Creative Director, Musician, Sound Engineer, Digital Animator
Flaviano Pizzardi, born in 1965 in Rome, began his musical career in 1984. From 1984 to 1993, he worked as a musician, releasing two LPs in the UK for a London-based record label and in Italy. Simultaneously, he worked as a sound engineer, producing music for the most important Italian advertising agencies and for television.
In 1993, he co-founded The POOL Factory, one of the first and most significant character animation studios in Italy. As Creative Director, he developed digital animations for advertising agencies, TV, cinema, and archaeological documentaries, winning international awards.
Since 2002, Pizzardi has specialized in Motion Capture systems for real-time animation and digital puppetry for live events, working in Italy, Qatar, France, and the Czech Republic, and earning European awards.

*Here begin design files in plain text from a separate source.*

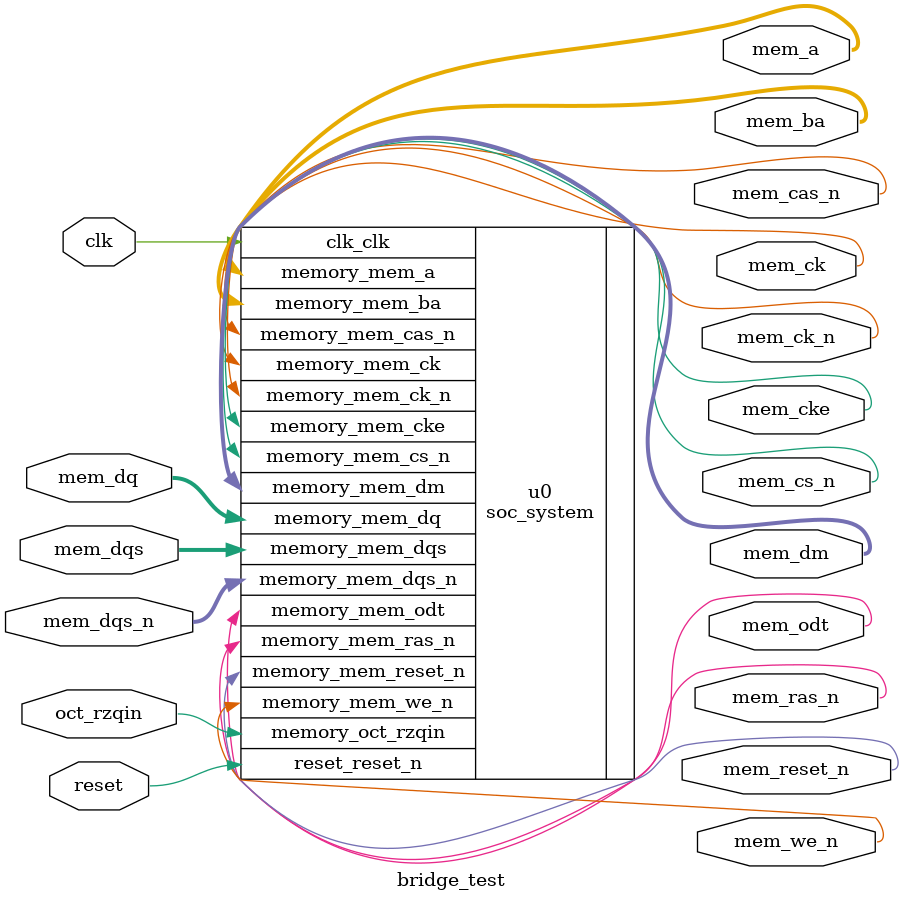
<source format=v>
module bridge_test(
	 input clk,
    input reset,
	 output [14:0] mem_a,
    output [2:0]  mem_ba,
    output        mem_ck,
    output        mem_ck_n,
    output        mem_cke,
    output        mem_cs_n,
    output        mem_ras_n,
    output        mem_cas_n,
    output        mem_we_n,
    output        mem_reset_n,
    inout  [39:0] mem_dq,
    inout  [4:0]  mem_dqs,
    inout  [4:0]  mem_dqs_n,
    output        mem_odt,
    output [4:0]  mem_dm,
    input         oct_rzqin
);


soc_system u0 (
        .clk_clk            (clk),            //    clk.clk
        .reset_reset_n      (reset),      //  reset.reset_n
        .memory_mem_a       (mem_a),       // memory.mem_a
        .memory_mem_ba      (mem_ba),      //       .mem_ba
        .memory_mem_ck      (mem_ck),      //       .mem_ck
        .memory_mem_ck_n    (mem_ck_n),    //       .mem_ck_n
        .memory_mem_cke     (mem_cke),     //       .mem_cke
        .memory_mem_cs_n    (mem_cs_n),    //       .mem_cs_n
        .memory_mem_ras_n   (mem_ras_n),   //       .mem_ras_n
        .memory_mem_cas_n   (mem_cas_n),   //       .mem_cas_n
        .memory_mem_we_n    (mem_we_n),    //       .mem_we_n
        .memory_mem_reset_n (mem_reset_n), //       .mem_reset_n
        .memory_mem_dq      (mem_dq),      //       .mem_dq
        .memory_mem_dqs     (mem_dqs),     //       .mem_dqs
        .memory_mem_dqs_n   (mem_dqs_n),   //       .mem_dqs_n
        .memory_mem_odt     (mem_odt),     //       .mem_odt
        .memory_mem_dm      (mem_dm),      //       .mem_dm
        .memory_oct_rzqin   (oct_rzqin)    //       .oct_rzqin
    );


endmodule
</source>
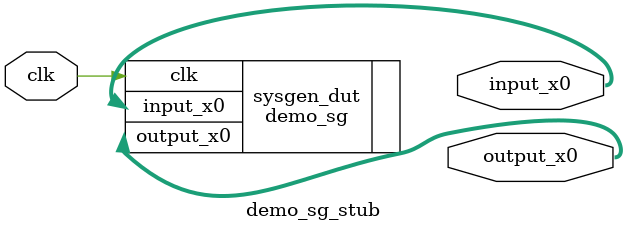
<source format=v>
`timescale 1 ns / 10 ps
module demo_sg_stub (
  input clk,
  output [32-1:0] output_x0,
  output [32-1:0] input_x0
);
  demo_sg sysgen_dut (
    .clk(clk),
    .output_x0(output_x0),
    .input_x0(input_x0)
  );
endmodule

</source>
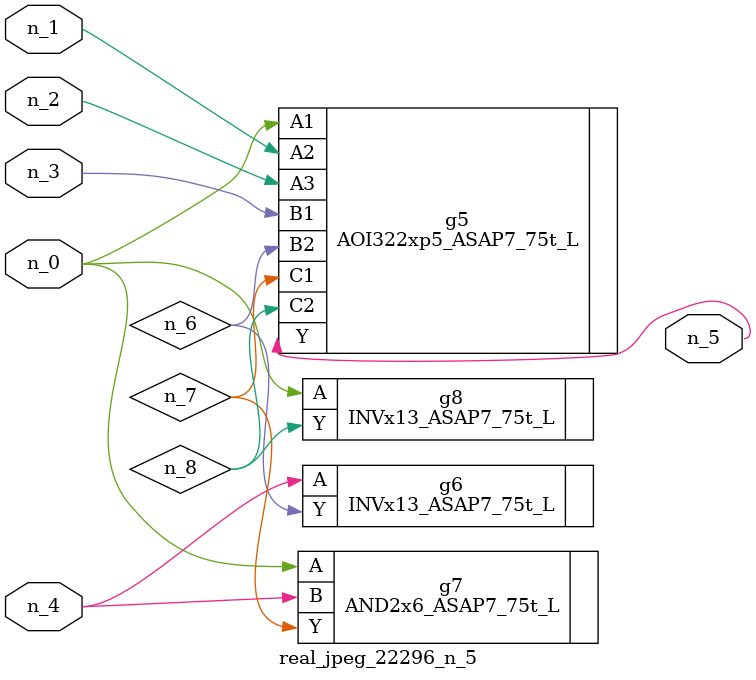
<source format=v>
module real_jpeg_22296_n_5 (n_4, n_0, n_1, n_2, n_3, n_5);

input n_4;
input n_0;
input n_1;
input n_2;
input n_3;

output n_5;

wire n_8;
wire n_6;
wire n_7;

AOI322xp5_ASAP7_75t_L g5 ( 
.A1(n_0),
.A2(n_1),
.A3(n_2),
.B1(n_3),
.B2(n_6),
.C1(n_7),
.C2(n_8),
.Y(n_5)
);

AND2x6_ASAP7_75t_L g7 ( 
.A(n_0),
.B(n_4),
.Y(n_7)
);

INVx13_ASAP7_75t_L g8 ( 
.A(n_0),
.Y(n_8)
);

INVx13_ASAP7_75t_L g6 ( 
.A(n_4),
.Y(n_6)
);


endmodule
</source>
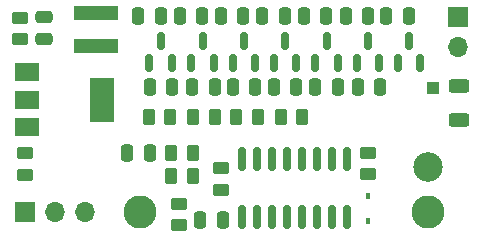
<source format=gts>
G04 #@! TF.GenerationSoftware,KiCad,Pcbnew,(5.99.0-8941-ge2f8b1a4b1)*
G04 #@! TF.CreationDate,2021-03-24T22:34:04+13:00*
G04 #@! TF.ProjectId,OpenHVPS-5,4f70656e-4856-4505-932d-352e6b696361,V1.2.0*
G04 #@! TF.SameCoordinates,Original*
G04 #@! TF.FileFunction,Soldermask,Top*
G04 #@! TF.FilePolarity,Negative*
%FSLAX46Y46*%
G04 Gerber Fmt 4.6, Leading zero omitted, Abs format (unit mm)*
G04 Created by KiCad (PCBNEW (5.99.0-8941-ge2f8b1a4b1)) date 2021-03-24 22:34:04*
%MOMM*%
%LPD*%
G01*
G04 APERTURE LIST*
G04 Aperture macros list*
%AMRoundRect*
0 Rectangle with rounded corners*
0 $1 Rounding radius*
0 $2 $3 $4 $5 $6 $7 $8 $9 X,Y pos of 4 corners*
0 Add a 4 corners polygon primitive as box body*
4,1,4,$2,$3,$4,$5,$6,$7,$8,$9,$2,$3,0*
0 Add four circle primitives for the rounded corners*
1,1,$1+$1,$2,$3*
1,1,$1+$1,$4,$5*
1,1,$1+$1,$6,$7*
1,1,$1+$1,$8,$9*
0 Add four rect primitives between the rounded corners*
20,1,$1+$1,$2,$3,$4,$5,0*
20,1,$1+$1,$4,$5,$6,$7,0*
20,1,$1+$1,$6,$7,$8,$9,0*
20,1,$1+$1,$8,$9,$2,$3,0*%
G04 Aperture macros list end*
%ADD10RoundRect,0.250000X0.450000X-0.262500X0.450000X0.262500X-0.450000X0.262500X-0.450000X-0.262500X0*%
%ADD11R,1.700000X1.700000*%
%ADD12O,1.700000X1.700000*%
%ADD13RoundRect,0.250000X-0.250000X-0.475000X0.250000X-0.475000X0.250000X0.475000X-0.250000X0.475000X0*%
%ADD14C,2.500000*%
%ADD15C,2.800000*%
%ADD16RoundRect,0.150000X0.150000X-0.587500X0.150000X0.587500X-0.150000X0.587500X-0.150000X-0.587500X0*%
%ADD17RoundRect,0.250000X-0.450000X0.262500X-0.450000X-0.262500X0.450000X-0.262500X0.450000X0.262500X0*%
%ADD18RoundRect,0.250000X0.262500X0.450000X-0.262500X0.450000X-0.262500X-0.450000X0.262500X-0.450000X0*%
%ADD19RoundRect,0.250000X-0.475000X0.250000X-0.475000X-0.250000X0.475000X-0.250000X0.475000X0.250000X0*%
%ADD20RoundRect,0.250000X-0.625000X0.312500X-0.625000X-0.312500X0.625000X-0.312500X0.625000X0.312500X0*%
%ADD21R,3.700000X1.200000*%
%ADD22RoundRect,0.250000X-0.262500X-0.450000X0.262500X-0.450000X0.262500X0.450000X-0.262500X0.450000X0*%
%ADD23RoundRect,0.150000X0.150000X-0.825000X0.150000X0.825000X-0.150000X0.825000X-0.150000X-0.825000X0*%
%ADD24R,2.000000X1.500000*%
%ADD25R,2.000000X3.800000*%
%ADD26R,0.450000X0.600000*%
%ADD27R,1.000000X1.000000*%
%ADD28RoundRect,0.250000X0.250000X0.475000X-0.250000X0.475000X-0.250000X-0.475000X0.250000X-0.475000X0*%
G04 APERTURE END LIST*
D10*
X128500000Y-72413500D03*
X128500000Y-70588500D03*
D11*
X165100000Y-59055000D03*
D12*
X165100000Y-61595000D03*
D13*
X145050000Y-59000000D03*
X146950000Y-59000000D03*
D14*
X162560000Y-71755000D03*
D15*
X162560000Y-75565000D03*
D16*
X156550000Y-62937500D03*
X158450000Y-62937500D03*
X157500000Y-61062500D03*
X142550000Y-62937500D03*
X144450000Y-62937500D03*
X143500000Y-61062500D03*
D17*
X157520000Y-70520000D03*
X157520000Y-72345000D03*
D13*
X152050000Y-59000000D03*
X153950000Y-59000000D03*
D16*
X139004000Y-62913500D03*
X140904000Y-62913500D03*
X139954000Y-61038500D03*
D18*
X148182500Y-67520000D03*
X146357500Y-67520000D03*
D13*
X148550000Y-59000000D03*
X150450000Y-59000000D03*
D18*
X151932500Y-67520000D03*
X150107500Y-67520000D03*
D17*
X145020000Y-71857500D03*
X145020000Y-73682500D03*
D16*
X149550000Y-62937500D03*
X151450000Y-62937500D03*
X150500000Y-61062500D03*
D15*
X138176000Y-75565000D03*
D16*
X153050000Y-62937500D03*
X154950000Y-62937500D03*
X154000000Y-61062500D03*
D19*
X130100000Y-59050000D03*
X130100000Y-60950000D03*
D13*
X153050000Y-65000000D03*
X154950000Y-65000000D03*
D11*
X128500000Y-75565000D03*
D12*
X131040000Y-75565000D03*
X133580000Y-75565000D03*
D20*
X165250000Y-64857500D03*
X165250000Y-67782500D03*
D13*
X138050000Y-59000000D03*
X139950000Y-59000000D03*
D18*
X142682500Y-72520000D03*
X140857500Y-72520000D03*
D13*
X139050000Y-65000000D03*
X140950000Y-65000000D03*
X149550000Y-65000000D03*
X151450000Y-65000000D03*
X146050000Y-65000000D03*
X147950000Y-65000000D03*
D21*
X134500000Y-58700000D03*
X134500000Y-61500000D03*
D10*
X141520000Y-76682500D03*
X141520000Y-74857500D03*
D22*
X138945500Y-67520000D03*
X140770500Y-67520000D03*
D13*
X156638000Y-65000000D03*
X158538000Y-65000000D03*
D10*
X128020000Y-60932500D03*
X128020000Y-59107500D03*
D18*
X144520500Y-67520000D03*
X142695500Y-67520000D03*
D13*
X155638000Y-59000000D03*
X157538000Y-59000000D03*
D18*
X142682500Y-70520000D03*
X140857500Y-70520000D03*
D13*
X142638000Y-65000000D03*
X144538000Y-65000000D03*
D23*
X146825000Y-75995000D03*
X148095000Y-75995000D03*
X149365000Y-75995000D03*
X150635000Y-75995000D03*
X151905000Y-75995000D03*
X153175000Y-75995000D03*
X154445000Y-75995000D03*
X155715000Y-75995000D03*
X155715000Y-71045000D03*
X154445000Y-71045000D03*
X153175000Y-71045000D03*
X151905000Y-71045000D03*
X150635000Y-71045000D03*
X149365000Y-71045000D03*
X148095000Y-71045000D03*
X146825000Y-71045000D03*
D24*
X128676000Y-63740000D03*
X128676000Y-68340000D03*
D25*
X134976000Y-66040000D03*
D24*
X128676000Y-66040000D03*
D16*
X160050000Y-62937500D03*
X161950000Y-62937500D03*
X161000000Y-61062500D03*
D26*
X157520000Y-76320000D03*
X157520000Y-74220000D03*
D27*
X163020000Y-65020000D03*
D28*
X139020000Y-70520000D03*
X137120000Y-70520000D03*
D13*
X159050000Y-59000000D03*
X160950000Y-59000000D03*
X141550000Y-59000000D03*
X143450000Y-59000000D03*
D16*
X146050000Y-62937500D03*
X147950000Y-62937500D03*
X147000000Y-61062500D03*
D13*
X143320000Y-76270000D03*
X145220000Y-76270000D03*
M02*

</source>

Between 2002 and 2008, he collaborated with the contemporary dance company Altroteatro, developing real-time Motion Capture and Motion Graphics technologies for six ballets. These works were featured at two editions of the Monaco International Dance Forum and in various workshops in Paris.
Since 2010, he has focused on creating motion graphics for classical and contemporary operas, collaborating with institutions such as the Accademia di Santa Cecilia, Filarmonica Romana, RomaEuropa Festival, Fondazione Flavio Vespasiano, and Nuova Consonanza. His work spans from Monteverdi to Battistelli, Donizetti, Rossini, Janáček, Lenz, Panni, and Ivan Fischer.
In 2019, he collaborated with Eros Film Production (Mumbai) for the real-time previsualization of film shooting. In the same year, he produced a theatrical experiment on a reimagined version of Molière’s “Lo Stordito” (adapted by Nicolò Barbieri), combining digital and live actors.
In 2020, he published his first interactive film, Decameroscopio, a 3D real-time multicast story freely based on a novel by Boccaccio, winning international awards.
In 2022, he worked on the Motion Capture previsualization for the film Invelle, which won the Carlo Lizzani Prize at the 2023 Venice Film Festival.